- 41
Yiannis Gaitis Greek, 1923-1984
Description
- Yiannis Gaitis
- Tourists at Cape Sounion
signed l.r.; inscribed on the stretcher
oil on canvas
- 130 by 162cm., 51¼ by 63¾in.
Provenance
Exhibited
Cyprus, Galerie Polytopa, Yiannis Gaitis, November 1980
Literature
Serafini Giuliano, Yiannis Gaitis, Florence, 1982
Loretta Gaitis-Charrat, Catalogue raisonné de l'oeuvre de Yiannis Gaitis, Angers, 2003, no. 1479, p. 342, illustrated
Catalogue Note
After completing his studies at the School of Fine Arts in Athens, Gaitis moved to Paris in 1954 and subsequently divided his time between these two cities. Around 1960 he developed a rich expressionistic vocabulary to fashion biomorphic forms that later gradually evolved into stereotypical human figures.

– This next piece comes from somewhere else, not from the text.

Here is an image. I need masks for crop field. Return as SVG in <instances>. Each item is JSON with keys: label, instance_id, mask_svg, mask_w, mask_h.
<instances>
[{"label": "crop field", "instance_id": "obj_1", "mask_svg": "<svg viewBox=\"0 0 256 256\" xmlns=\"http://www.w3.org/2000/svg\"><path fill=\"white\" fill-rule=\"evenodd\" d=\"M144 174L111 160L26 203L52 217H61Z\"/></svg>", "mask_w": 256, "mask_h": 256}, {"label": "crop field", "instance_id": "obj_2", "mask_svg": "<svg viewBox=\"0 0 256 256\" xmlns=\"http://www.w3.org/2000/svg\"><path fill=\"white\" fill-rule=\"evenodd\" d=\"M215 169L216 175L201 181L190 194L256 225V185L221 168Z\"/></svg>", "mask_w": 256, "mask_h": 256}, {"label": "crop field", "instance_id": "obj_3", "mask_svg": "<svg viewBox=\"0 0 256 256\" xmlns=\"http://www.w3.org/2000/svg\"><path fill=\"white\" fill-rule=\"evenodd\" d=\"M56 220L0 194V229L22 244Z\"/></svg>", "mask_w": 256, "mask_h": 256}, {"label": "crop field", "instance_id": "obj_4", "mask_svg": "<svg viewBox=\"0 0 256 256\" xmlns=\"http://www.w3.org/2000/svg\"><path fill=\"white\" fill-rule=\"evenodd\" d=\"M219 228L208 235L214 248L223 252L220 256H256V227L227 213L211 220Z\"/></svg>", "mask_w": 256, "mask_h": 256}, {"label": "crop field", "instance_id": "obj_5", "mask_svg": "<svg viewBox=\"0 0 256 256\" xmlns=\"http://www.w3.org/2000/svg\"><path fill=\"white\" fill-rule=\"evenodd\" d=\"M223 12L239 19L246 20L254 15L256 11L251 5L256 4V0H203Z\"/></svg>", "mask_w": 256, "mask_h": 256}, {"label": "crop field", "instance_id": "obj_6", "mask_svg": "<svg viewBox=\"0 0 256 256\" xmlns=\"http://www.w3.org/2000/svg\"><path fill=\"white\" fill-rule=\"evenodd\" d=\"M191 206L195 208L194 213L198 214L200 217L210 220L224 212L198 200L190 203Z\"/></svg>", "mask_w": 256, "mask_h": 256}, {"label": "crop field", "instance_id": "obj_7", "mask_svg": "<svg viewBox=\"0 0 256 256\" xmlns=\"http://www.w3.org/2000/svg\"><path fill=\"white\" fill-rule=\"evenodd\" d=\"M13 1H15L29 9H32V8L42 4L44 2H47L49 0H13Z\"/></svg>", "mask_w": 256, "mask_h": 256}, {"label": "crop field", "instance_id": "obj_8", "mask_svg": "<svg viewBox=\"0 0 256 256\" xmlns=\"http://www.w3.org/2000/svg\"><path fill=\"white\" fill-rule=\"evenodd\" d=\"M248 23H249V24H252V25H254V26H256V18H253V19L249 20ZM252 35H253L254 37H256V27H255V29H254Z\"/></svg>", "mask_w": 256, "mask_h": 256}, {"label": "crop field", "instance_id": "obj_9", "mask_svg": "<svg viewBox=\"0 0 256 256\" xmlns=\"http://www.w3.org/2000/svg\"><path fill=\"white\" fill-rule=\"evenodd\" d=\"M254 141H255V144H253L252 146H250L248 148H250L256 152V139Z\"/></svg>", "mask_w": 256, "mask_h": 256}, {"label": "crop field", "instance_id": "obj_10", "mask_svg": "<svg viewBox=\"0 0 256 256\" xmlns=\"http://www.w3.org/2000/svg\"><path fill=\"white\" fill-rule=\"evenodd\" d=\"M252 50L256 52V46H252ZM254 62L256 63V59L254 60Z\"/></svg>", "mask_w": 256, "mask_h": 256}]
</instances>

Treating this subject over and over again, Yiannis Gaitis became famous for this depiction of 'little men' - figures without specific features that represented man as the product of mass culture, whose behaviour is uniform and predictable, and who remain estranged from their fellows. These little men thus depicted the anonymity, uniformity and sterility of contemporary mass living, which implied the subjugation of individual identity to average communality, and its eventual loss in the nameless mass of the modern world.